Costly: nib Stadium in East Perth. Picture: Bil Hatto/The West Australian

The chief of the Department of Sport and Recreation warned the Barnett Government that a 2011 heads of agreement deal with Nick Tana's Allia Venue Management to run nib Stadium in East Perth would expose the State to significant risks.

_The West Australian _can reveal the Government is liable for an early termination payment of $8 million to Allia after it opted out of its deal to manage nib Stadium 10 years before it was due to expire.

Sports Minister Terry Waldron yesterday refused to detail the value of the payment but told Parliament taxpayers forked out $1.9 million to Allia in December to compensate it for lost revenue because of disruption from the construction of the taxpayer-funded $90 million northern and eastern grandstands.

A further $1.33 million compensation claim, associated with pitch replacement works, is yet to be settled.

According to documents obtained by Labor under Freedom of Information laws, Allia was entitled to terminate the heads of agreement by midnight, March 12 next year.

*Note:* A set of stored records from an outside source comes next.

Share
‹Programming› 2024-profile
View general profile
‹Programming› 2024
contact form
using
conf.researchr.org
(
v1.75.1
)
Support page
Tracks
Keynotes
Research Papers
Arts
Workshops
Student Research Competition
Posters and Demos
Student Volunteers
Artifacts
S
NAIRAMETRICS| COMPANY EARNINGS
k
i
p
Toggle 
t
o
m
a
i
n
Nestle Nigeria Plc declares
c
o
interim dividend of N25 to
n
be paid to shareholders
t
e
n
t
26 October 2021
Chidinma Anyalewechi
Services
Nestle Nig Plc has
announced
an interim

The "early surrender provision" would leave the State liable for a payout based on an agreed valuation of Allia's business at nib Stadium.

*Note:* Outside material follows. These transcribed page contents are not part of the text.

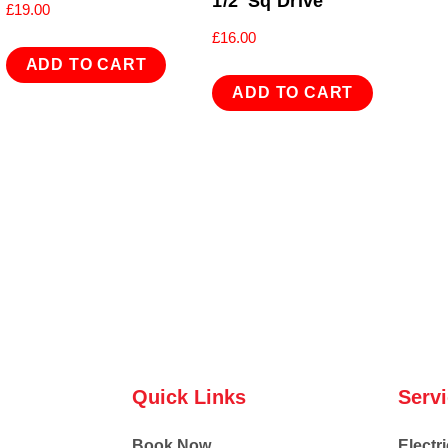
1/2″Sq Drive
£
19.00
£
16.00
ADD TO CART
ADD TO CART
Quick Links
Serv
Book Now
Electri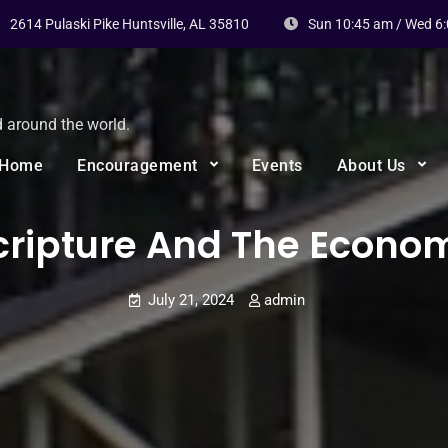
2614 Pulaski Pike Huntsville, AL 35810
Sun 10:45 am / Wed 6
d around the world.
Home
Encouragement
Events
About Us
cripture And The Econo
July 21, 2024
admin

In question time, Mr Waldron said the State was liable to Allia for "residual value in the balance of the contract".

Allia said it believed termination was "in the best interests of the State and the sporting codes that the State now manages the Stadium for the future".

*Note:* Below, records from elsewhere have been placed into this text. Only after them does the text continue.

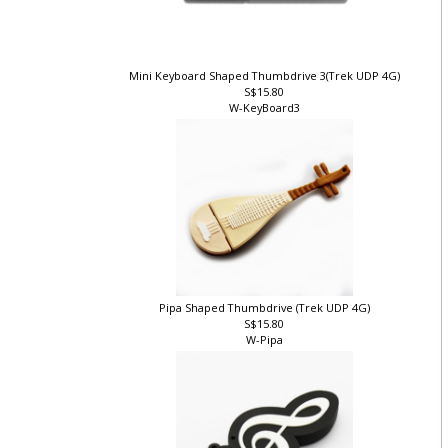
Mini Keyboard Shaped Thumbdrive 3(Trek UDP 4G)
S$15.80
W-KeyBoard3
Pipa Shaped Thumbdrive (Trek UDP 4G)
S$15.80
W-Pipa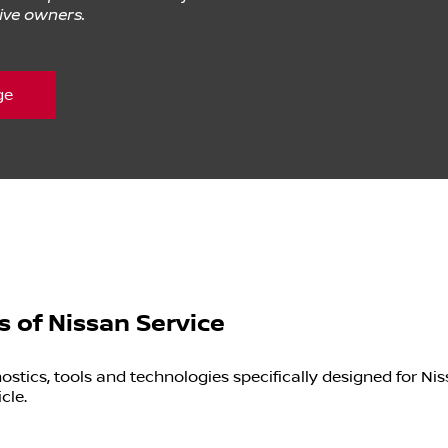
tive owners.
ge
s of Nissan Service
tics, tools and technologies specifically designed for Nis
cle.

"We had the objective that the (sporting) codes wouldn't be worse off after the redevelopment," Allia chief executive Peter Bauchop said last night. "Under our agreements and methodologies for calculating fees . . . we are not in a position that we can ensure that."

Allia's original management contract for the rectangular stadium was signed with the Town of Vincent, which owned the old Perth Oval.

In 2011, with the State committed to spending $90 million on a redevelopment, the Department of Sport and Recreation was seeking to renegotiate the heads of agreement to improve the State's position, FOI documents show.

"This has been a very invidious position for us," DSR chief Ron Alexander wrote in an April 2011 email. "(Allia) have employed the Liberal Party lobbyists to work on Govt for them.

"Trying to ensure that we develop a strong negotiating position has been difficult with (redacted) dealing directly with the Premier's office and our minister's office at will.

"We have never been given the authority to get on and ensure the community's $90m plus is wisely spent."

Labor's Rita Saffioti said: "The Barnett Government is paying over $100 million to Serco for a hospital with no patients, and now it appears millions to Allia for not operating a stadium."